What is needed:
Reproduce the listing below word for word, beginning at the line that contains "عمراً أطول. وفيما" and stopping after the line that contains "من أسهل طرق".

Data extracts:
※

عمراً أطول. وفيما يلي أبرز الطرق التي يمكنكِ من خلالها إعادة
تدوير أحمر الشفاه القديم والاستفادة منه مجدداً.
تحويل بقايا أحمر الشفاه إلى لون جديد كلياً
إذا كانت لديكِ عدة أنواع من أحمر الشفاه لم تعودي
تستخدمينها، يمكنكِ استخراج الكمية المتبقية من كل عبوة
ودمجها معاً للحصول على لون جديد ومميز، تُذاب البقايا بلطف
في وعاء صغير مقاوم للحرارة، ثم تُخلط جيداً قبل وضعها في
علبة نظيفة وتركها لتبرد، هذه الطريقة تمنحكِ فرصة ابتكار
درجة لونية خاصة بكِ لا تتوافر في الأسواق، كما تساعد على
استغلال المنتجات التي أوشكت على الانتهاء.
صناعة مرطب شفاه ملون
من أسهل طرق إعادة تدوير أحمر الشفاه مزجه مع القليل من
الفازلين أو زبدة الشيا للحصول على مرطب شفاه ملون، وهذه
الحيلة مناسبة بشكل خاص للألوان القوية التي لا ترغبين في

※

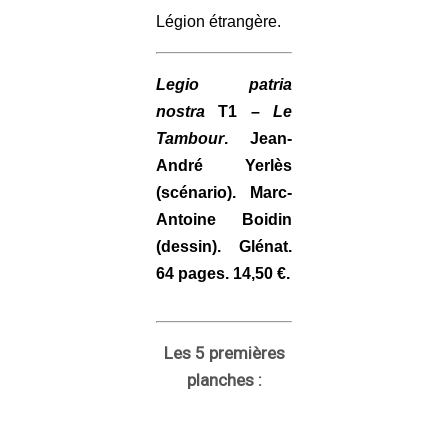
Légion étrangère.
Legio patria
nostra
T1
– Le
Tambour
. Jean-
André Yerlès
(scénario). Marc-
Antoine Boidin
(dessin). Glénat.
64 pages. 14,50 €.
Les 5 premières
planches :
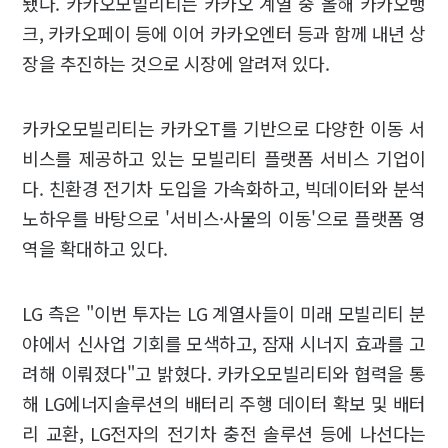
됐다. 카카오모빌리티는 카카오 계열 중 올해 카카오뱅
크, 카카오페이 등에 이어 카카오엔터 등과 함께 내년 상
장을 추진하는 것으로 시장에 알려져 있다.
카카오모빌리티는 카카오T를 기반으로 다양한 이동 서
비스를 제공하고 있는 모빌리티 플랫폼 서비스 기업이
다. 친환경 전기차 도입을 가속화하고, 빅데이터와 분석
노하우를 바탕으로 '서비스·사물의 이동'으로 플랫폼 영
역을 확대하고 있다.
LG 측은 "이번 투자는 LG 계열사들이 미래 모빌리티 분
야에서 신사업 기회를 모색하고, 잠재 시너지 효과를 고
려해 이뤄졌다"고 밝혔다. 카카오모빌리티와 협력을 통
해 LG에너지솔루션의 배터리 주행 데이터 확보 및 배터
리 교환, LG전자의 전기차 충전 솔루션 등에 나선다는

※

Worked solution:
عمراً أطول. وفيما يلي أبرز الطرق التي يمكنكِ من خلالها إعادة
تدوير أحمر الشفاه القديم والاستفادة منه مجدداً.
تحويل بقايا أحمر الشفاه إلى لون جديد كلياً
إذا كانت لديكِ عدة أنواع من أحمر الشفاه لم تعودي
تستخدمينها، يمكنكِ استخراج الكمية المتبقية من كل عبوة
ودمجها معاً للحصول على لون جديد ومميز، تُذاب البقايا بلطف
في وعاء صغير مقاوم للحرارة، ثم تُخلط جيداً قبل وضعها في
علبة نظيفة وتركها لتبرد، هذه الطريقة تمنحكِ فرصة ابتكار
درجة لونية خاصة بكِ لا تتوافر في الأسواق، كما تساعد على
استغلال المنتجات التي أوشكت على الانتهاء.
صناعة مرطب شفاه ملون
من أسهل طرق إعادة تدوير أحمر الشفاه مزجه مع القليل من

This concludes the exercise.